Either way, being vigilant about poop pick-up is the only way to make sure it doesn’t attract rodents into your yard. If you never leave a poop unattended but you still have rodent issues, there might be something else drawing them to your house.
What else can attract rodents?
Rats and mice love garbage, especially if there are scraps of food waste in there. If your trash can isn’t securely fastened, it’s almost guaranteed to bring rodents into your yard. Keep your garbage cans firmly shut, never overfill them and keep them at least 6 feet away from your house.
It’s not just your dog’s poop that attracts mice and rats, it’s their food, too! Never leave dirty bowls outside, and keep your pet food stored in sealed containers to make sure rodents won’t be lured in by the smell.
Bird feeders are another common attractant for rats and mice. This is because birds often drop seeds from the feeders onto your lawn, which can tempt rodents into your yard and near your house. If you have persistent rodent problems, it might be time to consider ditching the feeders.
Rodents are drawn to places with lots of harborage sites; that is, sheltered spots where they can hide from predators and make nests. Common backyard harborage sites include woodpiles, overgrown shrubs and grasses, trash, and recycling boxes. If your yard is a little on the messy side, spruce it up to avoid attracting rodents.
How can you keep rats and mice away from your home?

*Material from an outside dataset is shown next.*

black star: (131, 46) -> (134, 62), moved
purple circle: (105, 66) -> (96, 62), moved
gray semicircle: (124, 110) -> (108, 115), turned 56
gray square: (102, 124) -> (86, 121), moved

It doesn’t hurt to take a few extra precautionary measures against rodents, especially you have a recurrent rat problem. Try the following as part of an integrated pest control plan:
Set up monitoring traps and bait
Rats and mice breed quickly, so catching invasions as soon as they happen is key to stopping them from getting out of control. Set up a few traps and baits in areas where you’ve seen rodent activity in the past to monitor for the presence of rodents around your house.
Traps and baits should always be used with caution, especially if you have dogs, cats, or young children at home.
Always keep rodenticides and traps out of reach of pets and children, and always use these products in accordance with the label directions.
Seal off entry points
Rodents can get into your house through the tiniest exterior cracks and gaps. Mice are especially flexible, and can fit through holes measuring only 6-7mm in diameter – about the width of the average pen!
Inspect the outside of your house closely for possible entry points and get to work sealing them off.
Rats and mice will eat anything, including dog poop – especially if there’s no other food to be had! If your dog’s droppings are luring rodents into your yard, it’s time to step up your poop patrol. Pick up after your dog and soon as they go to the bathroom, and consider implementing other preventative measures like removing harborage sites, bird feeders, and unsecured trash.